Sample Data - Githubissues

MusicConnectionMachine / UnstructuredData

In this project we will be scanning unstructured online resources such as the common crawl data set

GNU General Public License v3.0

3 stars 1 forks source link

Sample Data #65

Closed Henni closed 7 years ago

Henni commented 7 years ago

It would be great if you could give us some example data by "simply" scraping some wikipedia pages.

This data could be used by @MusicConnectionMachine/group-3 @MusicConnectionMachine/group-4 and helps us to expand the example data for the visualization groups (see https://github.com/MusicConnectionMachine/RelationshipsG3/issues/21)

Is this doable by Monday, so that we have a first functioning dataset?

nbasargin commented 7 years ago

It should be doable. Could you provide us a list of URLs of pages that you want to have? Something like: ["https://en.wikipedia.org/wiki/Wolfgang_Amadeus_Mozart", "another url", ...]

Henni commented 7 years ago

My idea would be to start at https://en.m.wikipedia.org/wiki/Category:Classical_music and scrape all pages within a depth of 2.

If you need a link list for this I'll be able to generate this later today.

nbasargin commented 7 years ago

Sounds good!

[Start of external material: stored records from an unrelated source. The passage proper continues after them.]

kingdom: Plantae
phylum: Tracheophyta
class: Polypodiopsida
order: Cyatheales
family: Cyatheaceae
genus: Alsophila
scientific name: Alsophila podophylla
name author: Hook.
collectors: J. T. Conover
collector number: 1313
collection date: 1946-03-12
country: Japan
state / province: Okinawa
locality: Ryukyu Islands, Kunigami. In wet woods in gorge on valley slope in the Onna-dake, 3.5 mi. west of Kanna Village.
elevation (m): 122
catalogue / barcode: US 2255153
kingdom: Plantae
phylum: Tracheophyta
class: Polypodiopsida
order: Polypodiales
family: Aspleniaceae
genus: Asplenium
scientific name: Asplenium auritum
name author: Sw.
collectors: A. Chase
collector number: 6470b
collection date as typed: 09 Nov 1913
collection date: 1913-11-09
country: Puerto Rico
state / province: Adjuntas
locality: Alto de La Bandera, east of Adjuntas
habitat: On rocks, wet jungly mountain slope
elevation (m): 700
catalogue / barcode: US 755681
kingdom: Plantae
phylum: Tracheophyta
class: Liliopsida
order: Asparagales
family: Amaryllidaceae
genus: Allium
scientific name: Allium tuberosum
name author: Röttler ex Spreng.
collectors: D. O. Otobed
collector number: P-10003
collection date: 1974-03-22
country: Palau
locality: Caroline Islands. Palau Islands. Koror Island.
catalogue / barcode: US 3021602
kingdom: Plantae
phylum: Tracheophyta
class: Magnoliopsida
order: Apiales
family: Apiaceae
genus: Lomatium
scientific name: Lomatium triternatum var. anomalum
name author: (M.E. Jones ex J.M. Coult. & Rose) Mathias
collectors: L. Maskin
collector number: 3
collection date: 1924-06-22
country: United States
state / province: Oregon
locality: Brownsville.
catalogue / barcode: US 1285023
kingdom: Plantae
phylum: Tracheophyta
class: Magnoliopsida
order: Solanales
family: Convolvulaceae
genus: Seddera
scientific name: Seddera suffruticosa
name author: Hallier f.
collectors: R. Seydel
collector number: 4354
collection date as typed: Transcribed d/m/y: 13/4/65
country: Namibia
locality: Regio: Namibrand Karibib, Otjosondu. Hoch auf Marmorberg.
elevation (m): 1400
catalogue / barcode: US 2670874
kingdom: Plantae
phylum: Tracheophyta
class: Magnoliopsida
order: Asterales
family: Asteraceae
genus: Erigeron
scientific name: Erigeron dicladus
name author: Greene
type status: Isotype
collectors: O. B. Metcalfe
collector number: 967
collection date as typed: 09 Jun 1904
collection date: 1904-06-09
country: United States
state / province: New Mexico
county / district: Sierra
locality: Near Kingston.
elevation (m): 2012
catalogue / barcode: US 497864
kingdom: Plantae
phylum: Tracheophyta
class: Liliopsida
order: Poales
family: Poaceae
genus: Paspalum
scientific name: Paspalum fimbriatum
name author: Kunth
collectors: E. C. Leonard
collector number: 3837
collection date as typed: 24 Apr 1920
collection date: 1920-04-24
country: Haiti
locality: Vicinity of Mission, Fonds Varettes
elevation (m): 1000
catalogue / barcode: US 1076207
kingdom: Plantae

If you do it for us, we can concentrate on the actual getting of websites ;)

Henni commented 7 years ago

Here you have a list of URLs that are roughly filtered. It has about 4000 URLs and still contains a few off-topic entries. urls.txt

nbasargin commented 7 years ago

Status update + Details:

The CommonCrawl Index API can resolve a specific (wiki) URL and link to the WET file that contains the page with URL. However, that API is very slow. I have to kill 50% of the request after 10 sec timeout.
So far I have resolved about 400 of the provided URLs with ~50% success rate
400x10sec = ~1hour
The resulting number of WET files that store those pages is 153 (about 1 relevant page per WET file WHY??!)
An average WET file is about 150 MB in size (compressed) and takes 9 to 14 minutes to download, unpack and process on my machine
170 files x 10 min = ~29 hours

I will run the code on my machine over night ans see what happens in the morning. Right now it's easier to hire a 10 year old child who will copy-paste data from wiki directly. Everything would be much nicer if a WET file would contain more relevant URLs.

nbasargin commented 7 years ago

Something bad happened around 5 AM, so I could only download and process 27 WET files and extract 33 pages in total: combined-wiki-data-from-27-WETs.zip

nbasargin commented 7 years ago

Update: after some optimization the processing runs much faster. Here are 176 pages: combined-wiki-data-from-153-WETs.zip

kordianbruck commented 7 years ago

@Henni does this work for you? Do you need more?

Henni commented 7 years ago

@nyxathid the "~50% success rate" is caused by the common crawl api and not by my url list, right?

about 1 relevant page per WET file WHY??!

this sounds like bad luck

The output looks good to me. We'll run that through our algorithms and see what it brings up. I'll also discuss the format with my team and might give you some feedback soon.

But this issue can be closed. Any follow-up will happen in new (or other) issues.

nbasargin commented 7 years ago

@Henni Final update: 765 pages combined-wiki-data-from-639-WETs.zip

Looks like wiki pages are almost evenly distributed among the WET files. Now the issue is really closed :D I will concentrate on Azure now, so please try to work with this data for a while. After Azure is up you can get fresh data directly from there.